Job
Rewrite the records below with every "Theft" replaced by "Burglary" and nothing else changed, leaving out the pictures.

☆ ☆ ☆ ☆ ☆ ☆ ☆

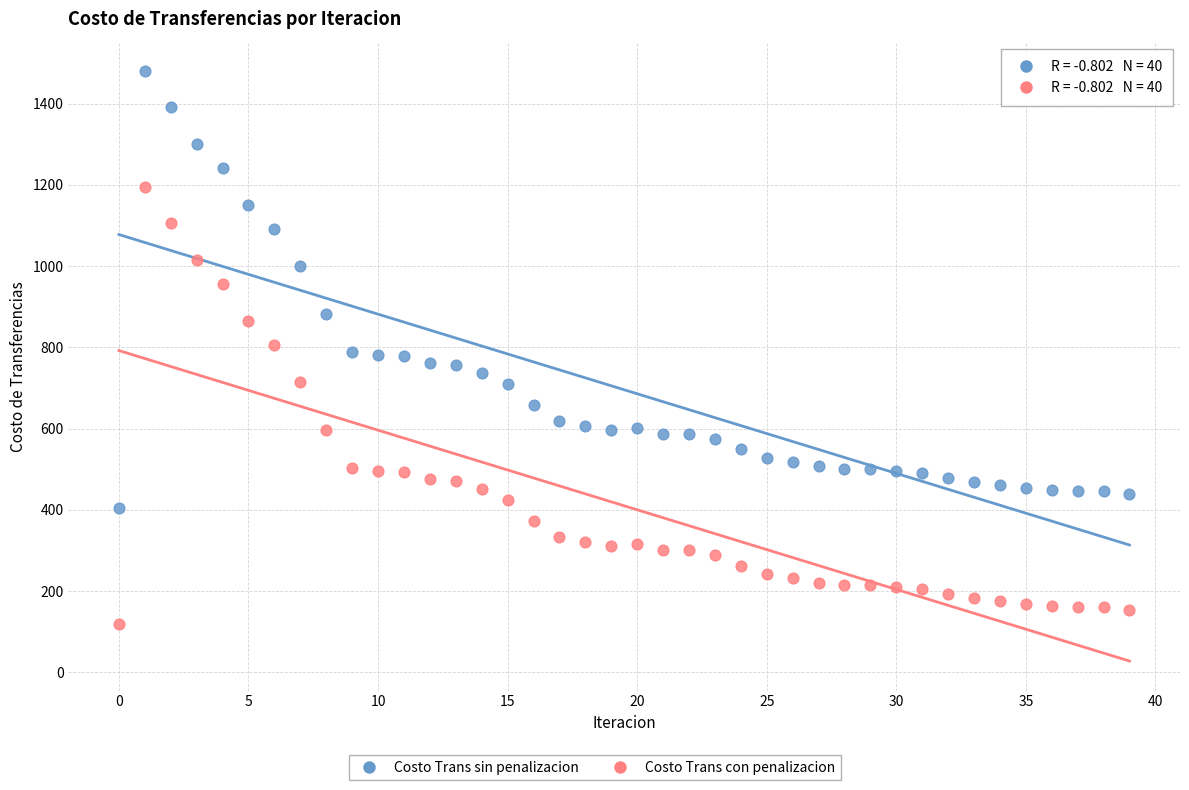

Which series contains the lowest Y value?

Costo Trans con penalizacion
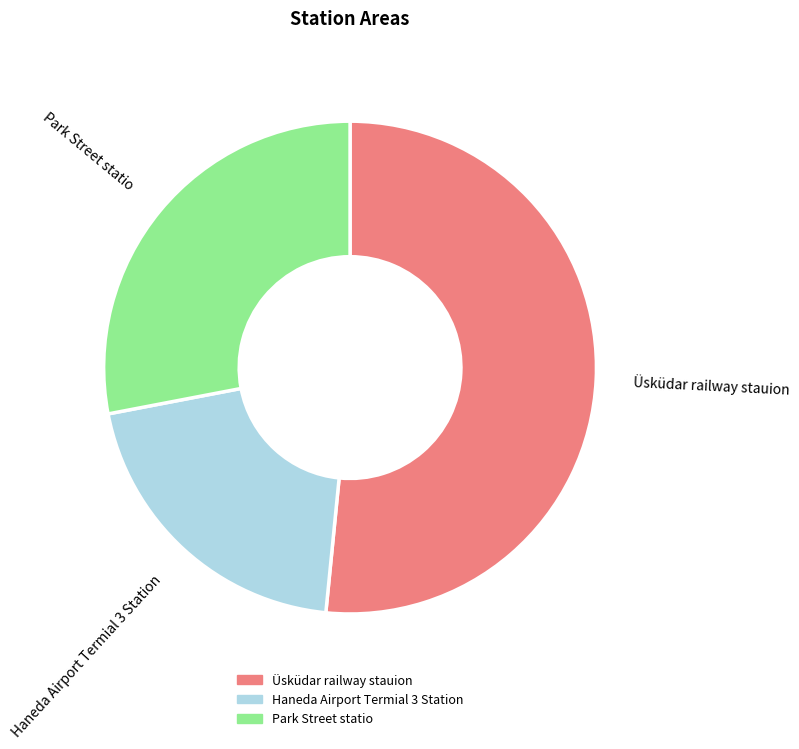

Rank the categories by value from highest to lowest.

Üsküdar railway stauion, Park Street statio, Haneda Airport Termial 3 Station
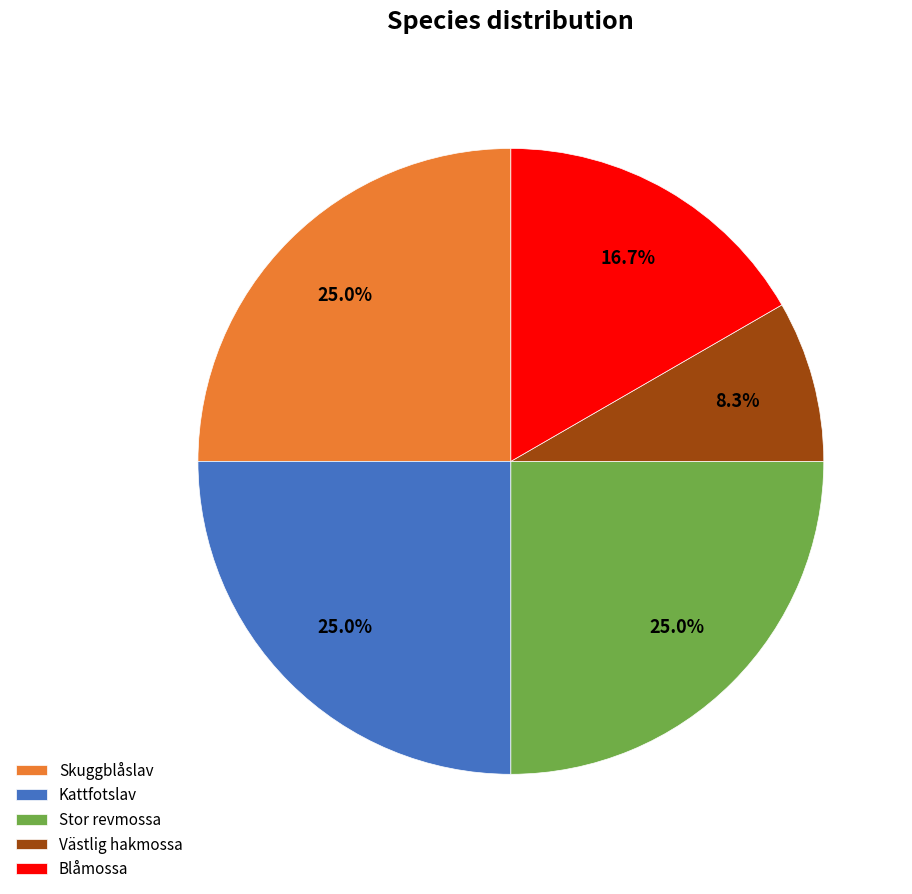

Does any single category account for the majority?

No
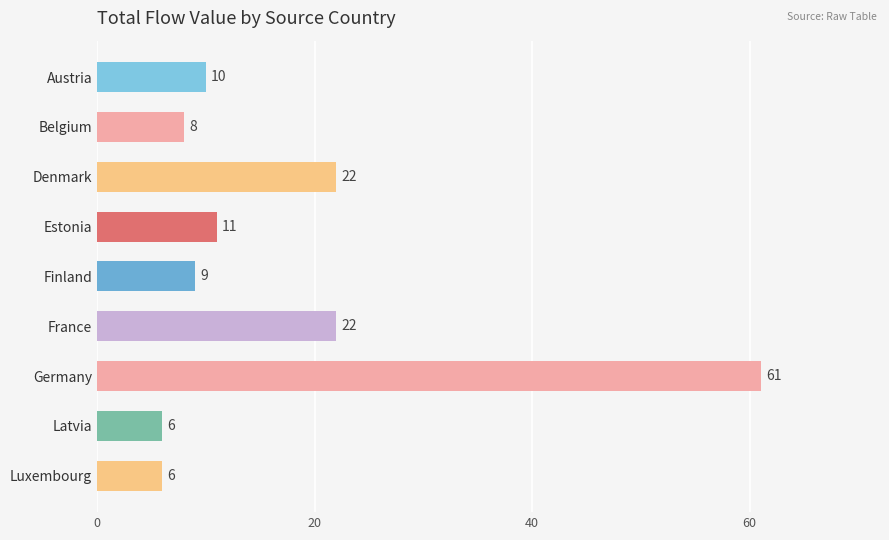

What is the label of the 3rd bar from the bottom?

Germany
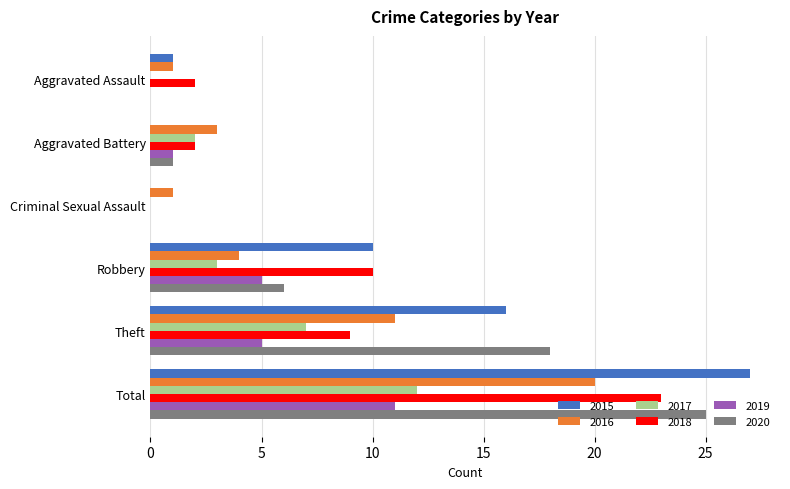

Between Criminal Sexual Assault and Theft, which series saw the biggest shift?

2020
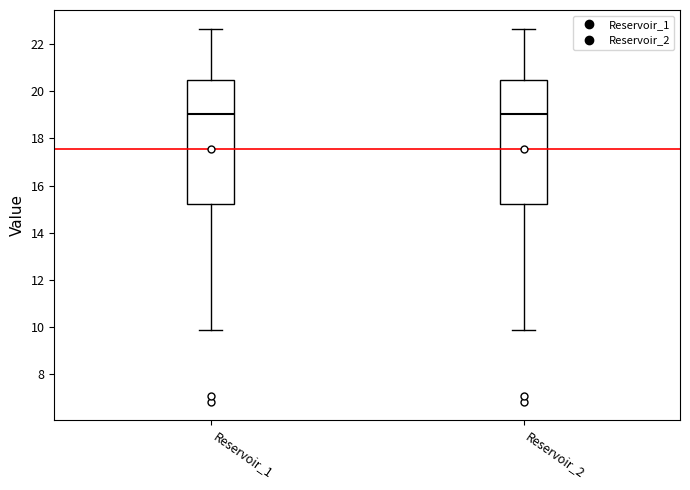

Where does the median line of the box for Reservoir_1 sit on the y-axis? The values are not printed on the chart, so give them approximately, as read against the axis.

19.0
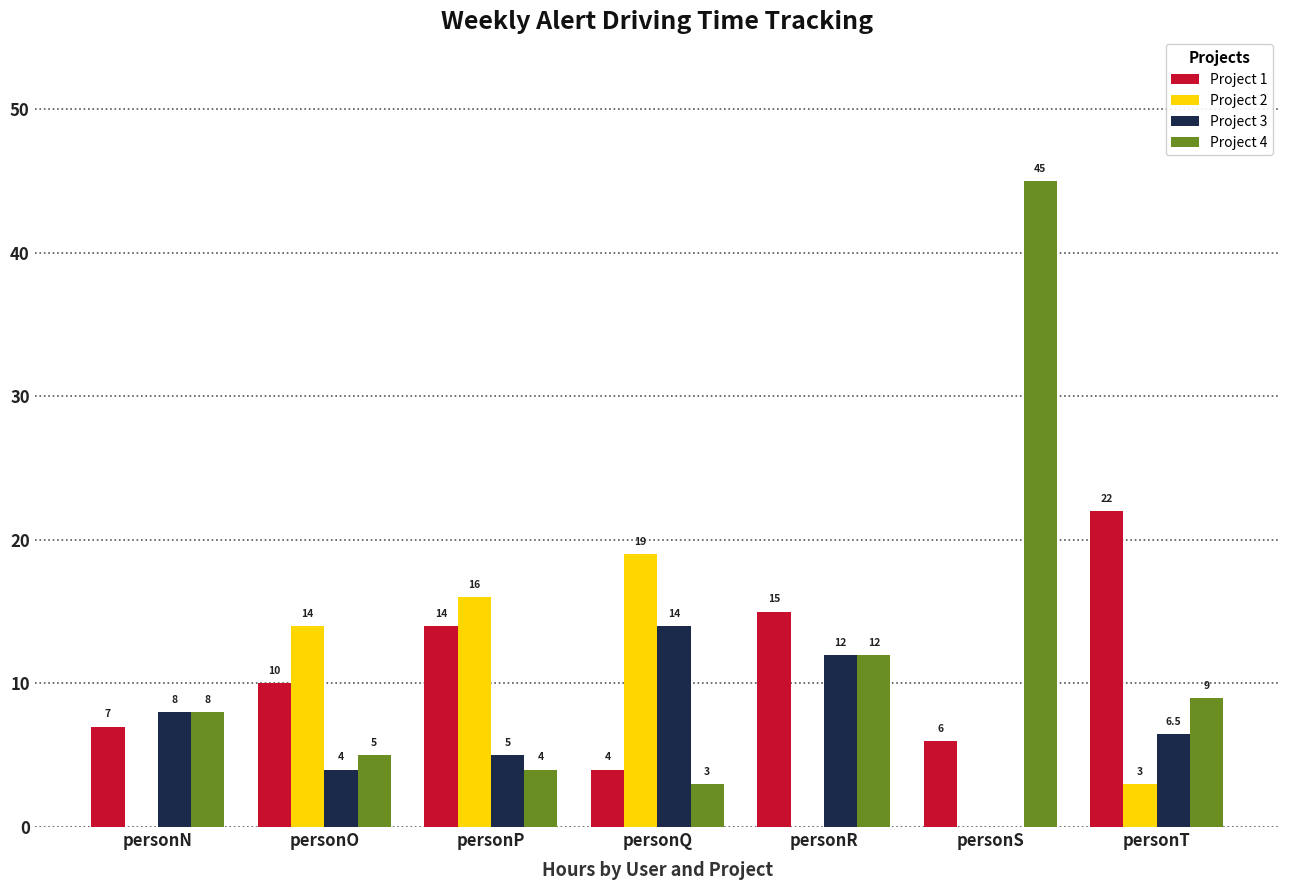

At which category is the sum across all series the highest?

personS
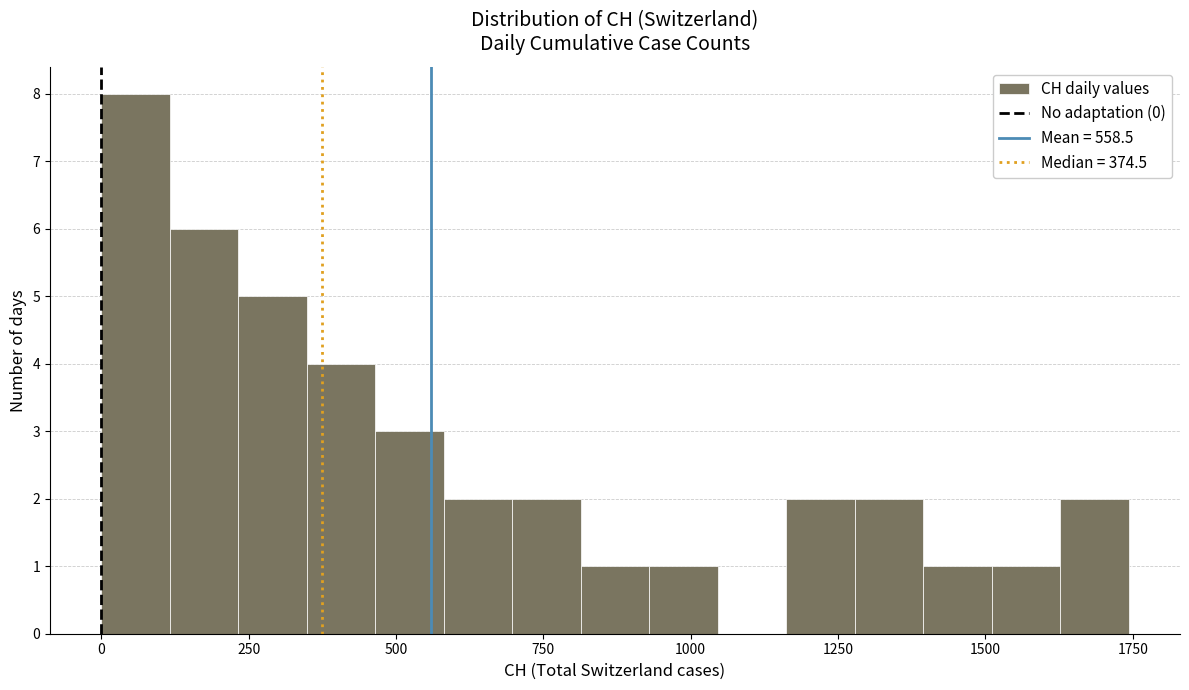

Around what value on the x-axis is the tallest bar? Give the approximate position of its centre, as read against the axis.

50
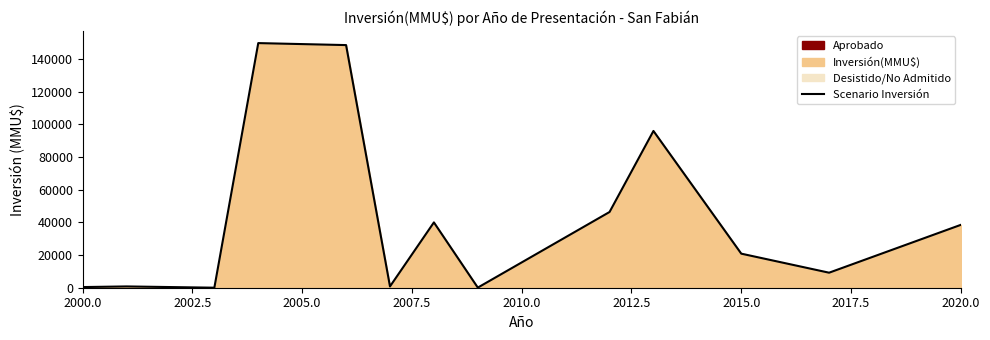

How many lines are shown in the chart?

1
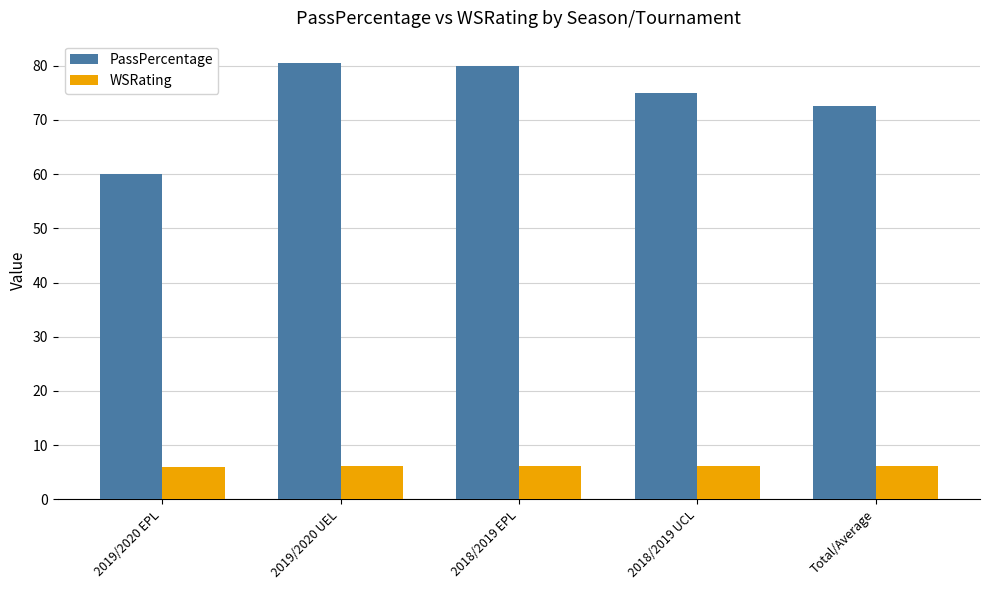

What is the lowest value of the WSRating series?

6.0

☆ ☆ ☆ ☆ ☆ ☆ ☆

Exercise result
Which series contains the lowest Y value?

Costo Trans con penalizacion

Rank the categories by value from highest to lowest.

Üsküdar railway stauion, Park Street statio, Haneda Airport Termial 3 Station

Does any single category account for the majority?

No

What is the label of the 3rd bar from the bottom?

Germany

Between Criminal Sexual Assault and Burglary, which series saw the biggest shift?

2020

Where does the median line of the box for Reservoir_1 sit on the y-axis? The values are not printed on the chart, so give them approximately, as read against the axis.

19.0

At which category is the sum across all series the highest?

personS

Around what value on the x-axis is the tallest bar? Give the approximate position of its centre, as read against the axis.

50

How many lines are shown in the chart?

1

What is the lowest value of the WSRating series?

6.0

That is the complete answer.